# Text section
----------
How much of a paper bill can be torn off and still have the money remain legal tender? I tried to use a dollar with about 1/6 of it torn at the corner, both serial numbers intact and it was refused. Was this legal, or did they have to accept it?
Well, strictly speaking, the ubiquitous “they” don’t have to accept anything. A common disclaimer is the right to refuse service blah blah blah. Money is accepted based on common consensus to accept it, there’s no law that says you HAVE to. You could try to operate entirely on a barter system, if you wanted, or circulate your own currency. If you can get other people to go along with it, you have a functional economy. Good luck in that, but it’s possible.
Anyway.
Chances are, it still would’ve been acceptable, in a strictly legalist sense, but still not required to accept, if you can dig that distinction.
Well, this was at a seven-eleven. I am sure as a corporation they are required to accept all paper money since otherwise would open the door to rampant discrimination (will take paper money from whites but not blacks, for example). The question then is really at what degree of damage does paper money no longer become legal tender?
I worked at 7-11 for 8 years. We accepted any paper money with at least 3 corners intact. Where I now work, the policy is the same. I believe, however, that a bank will take virtually any bill, and simply exchange it for you, then send it to the BEP for destruction…
hrh
Nope. Lots of places (especially convenience stores after dark) refuse large bills–usually nothing larger than a fifty, occasionally nothing larger than a twenty.
----------
Collection entries
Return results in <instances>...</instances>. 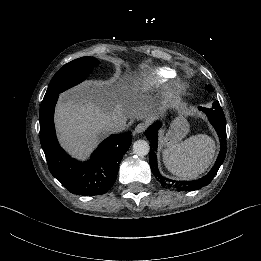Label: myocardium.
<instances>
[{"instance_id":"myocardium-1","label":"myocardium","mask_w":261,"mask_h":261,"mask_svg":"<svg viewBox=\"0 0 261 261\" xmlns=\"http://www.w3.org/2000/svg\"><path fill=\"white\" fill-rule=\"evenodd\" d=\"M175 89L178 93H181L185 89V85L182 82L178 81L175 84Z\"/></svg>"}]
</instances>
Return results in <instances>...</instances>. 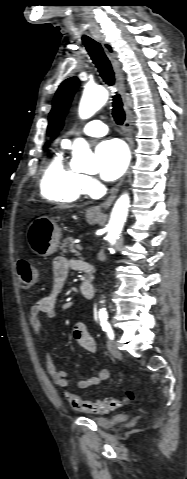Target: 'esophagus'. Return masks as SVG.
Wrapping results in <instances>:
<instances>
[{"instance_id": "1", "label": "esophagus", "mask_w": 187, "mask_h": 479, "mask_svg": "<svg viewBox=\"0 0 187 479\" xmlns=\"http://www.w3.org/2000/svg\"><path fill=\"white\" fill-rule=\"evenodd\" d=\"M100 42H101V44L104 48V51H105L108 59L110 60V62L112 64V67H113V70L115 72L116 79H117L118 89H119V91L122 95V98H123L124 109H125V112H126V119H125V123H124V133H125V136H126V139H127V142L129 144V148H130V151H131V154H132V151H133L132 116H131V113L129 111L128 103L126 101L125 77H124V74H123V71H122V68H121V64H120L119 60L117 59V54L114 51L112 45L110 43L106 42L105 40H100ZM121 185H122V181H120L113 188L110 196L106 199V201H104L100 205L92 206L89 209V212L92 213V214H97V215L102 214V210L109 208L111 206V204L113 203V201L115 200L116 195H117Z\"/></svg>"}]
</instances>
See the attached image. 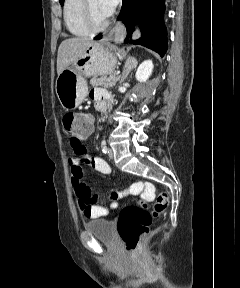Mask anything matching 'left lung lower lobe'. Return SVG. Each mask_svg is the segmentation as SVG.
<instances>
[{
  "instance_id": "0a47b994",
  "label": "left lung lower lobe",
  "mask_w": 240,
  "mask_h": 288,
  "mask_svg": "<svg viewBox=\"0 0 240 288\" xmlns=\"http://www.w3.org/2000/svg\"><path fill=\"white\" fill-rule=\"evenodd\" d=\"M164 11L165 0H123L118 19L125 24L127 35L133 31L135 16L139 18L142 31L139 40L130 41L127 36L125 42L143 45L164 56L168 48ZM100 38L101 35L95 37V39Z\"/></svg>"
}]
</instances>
----------
In the text about torn paper money, what rule for accepting damaged bills did the person who worked at 7-11 for 8 years say the store followed?

The store accepted any paper money with at least three corners intact.